Your task: In the records below, which lines include "RavenConnectionProvider"? Copy them.

Edit difference data:
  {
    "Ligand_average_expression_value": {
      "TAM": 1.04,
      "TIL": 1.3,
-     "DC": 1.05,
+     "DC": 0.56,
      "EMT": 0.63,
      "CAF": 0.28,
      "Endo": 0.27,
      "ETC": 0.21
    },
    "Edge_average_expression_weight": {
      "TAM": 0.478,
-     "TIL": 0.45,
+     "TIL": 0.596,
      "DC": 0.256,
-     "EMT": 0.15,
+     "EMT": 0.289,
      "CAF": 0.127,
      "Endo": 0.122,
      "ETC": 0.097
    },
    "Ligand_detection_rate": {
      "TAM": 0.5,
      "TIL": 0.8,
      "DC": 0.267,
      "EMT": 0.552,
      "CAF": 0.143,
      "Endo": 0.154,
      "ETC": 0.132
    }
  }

* * *

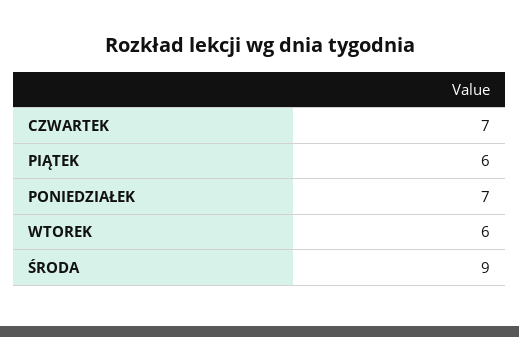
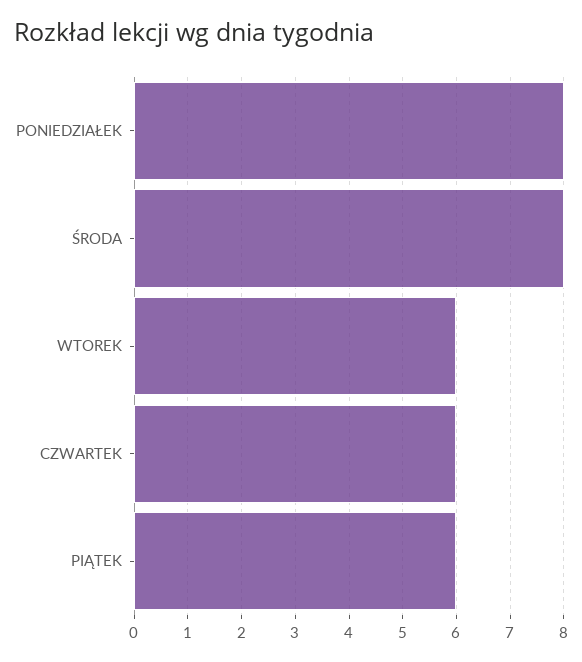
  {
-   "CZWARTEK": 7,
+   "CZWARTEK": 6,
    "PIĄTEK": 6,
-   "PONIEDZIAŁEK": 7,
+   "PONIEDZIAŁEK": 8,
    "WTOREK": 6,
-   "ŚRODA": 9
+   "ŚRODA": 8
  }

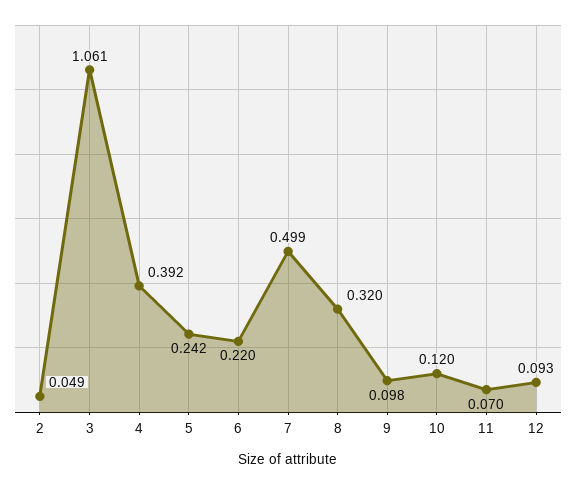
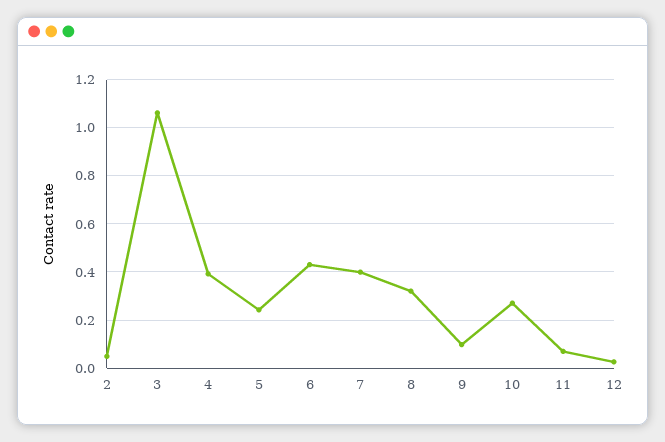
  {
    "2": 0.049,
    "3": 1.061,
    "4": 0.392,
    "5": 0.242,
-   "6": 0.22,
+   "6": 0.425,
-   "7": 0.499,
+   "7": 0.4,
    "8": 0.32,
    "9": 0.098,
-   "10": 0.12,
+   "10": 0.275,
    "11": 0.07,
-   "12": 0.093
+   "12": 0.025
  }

---

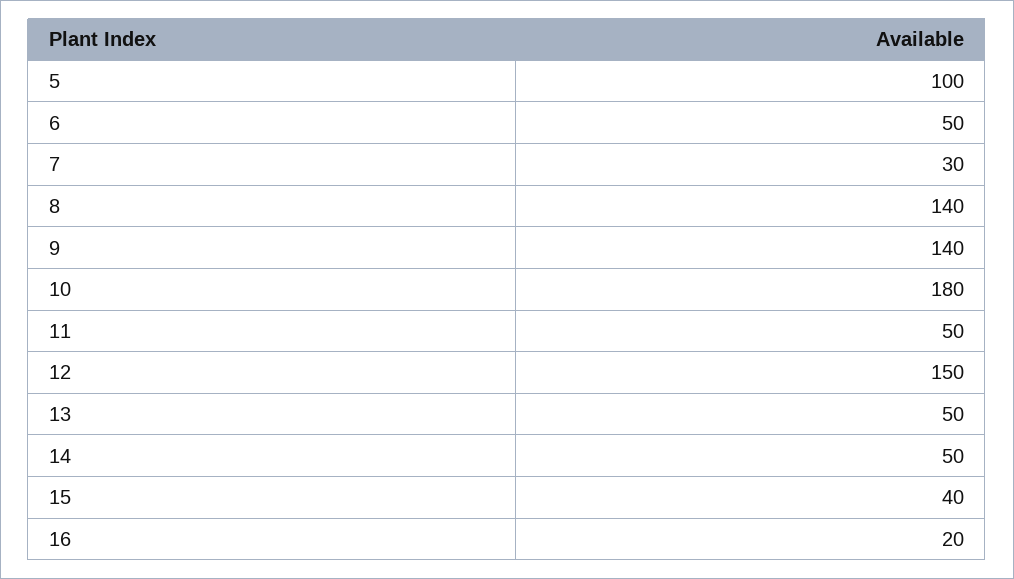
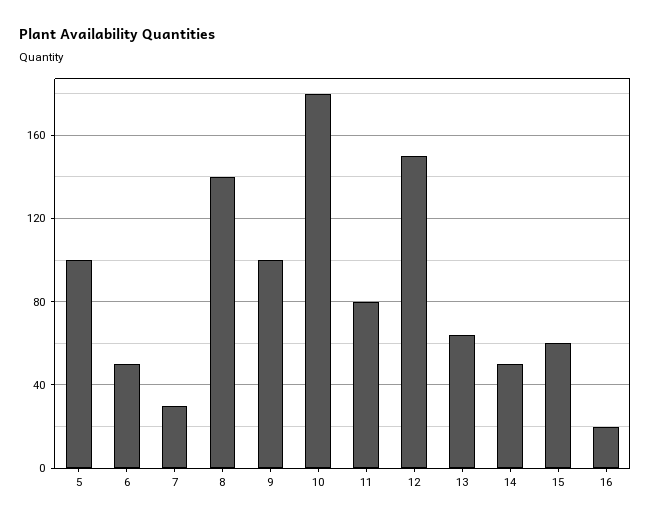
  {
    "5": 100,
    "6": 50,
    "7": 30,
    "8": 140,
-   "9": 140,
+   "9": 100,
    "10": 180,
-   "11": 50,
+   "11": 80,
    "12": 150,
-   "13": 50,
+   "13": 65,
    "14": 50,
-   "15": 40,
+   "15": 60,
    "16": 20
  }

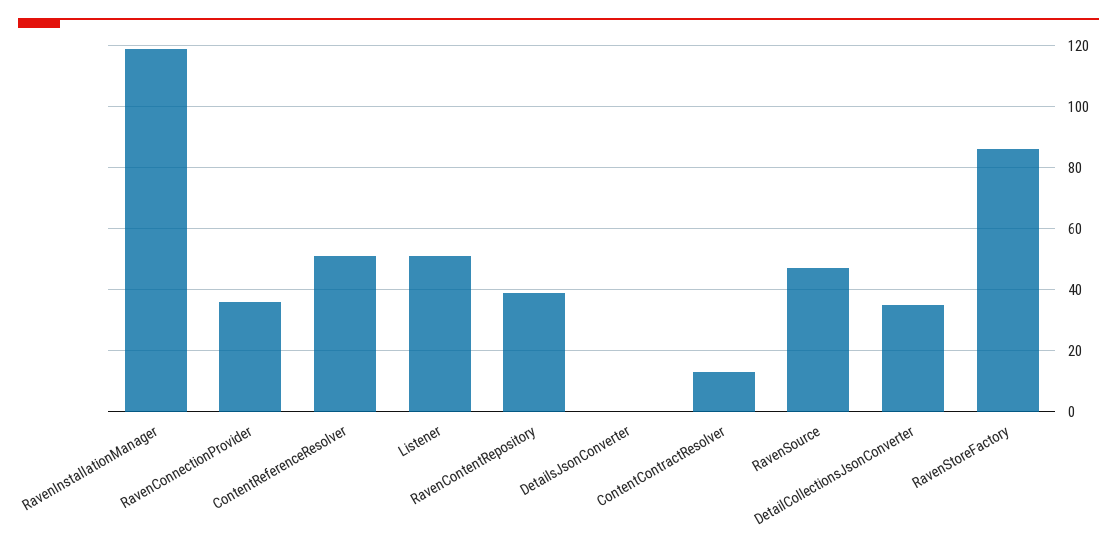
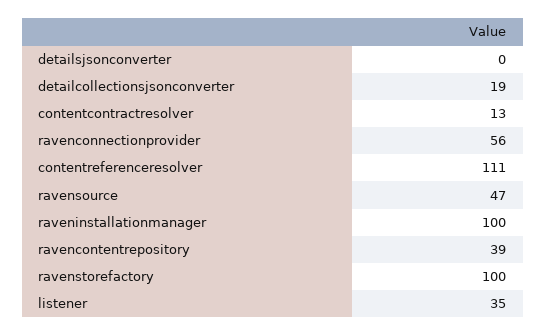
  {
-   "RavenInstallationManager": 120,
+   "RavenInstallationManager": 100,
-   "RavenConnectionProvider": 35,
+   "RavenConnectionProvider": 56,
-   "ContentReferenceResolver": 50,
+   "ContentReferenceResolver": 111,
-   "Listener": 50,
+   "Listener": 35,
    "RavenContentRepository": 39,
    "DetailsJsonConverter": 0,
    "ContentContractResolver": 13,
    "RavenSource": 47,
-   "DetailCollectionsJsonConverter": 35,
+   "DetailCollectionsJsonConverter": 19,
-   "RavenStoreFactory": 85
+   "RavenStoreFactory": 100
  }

Answer to the problem:
-   "RavenConnectionProvider": 35,
+   "RavenConnectionProvider": 56,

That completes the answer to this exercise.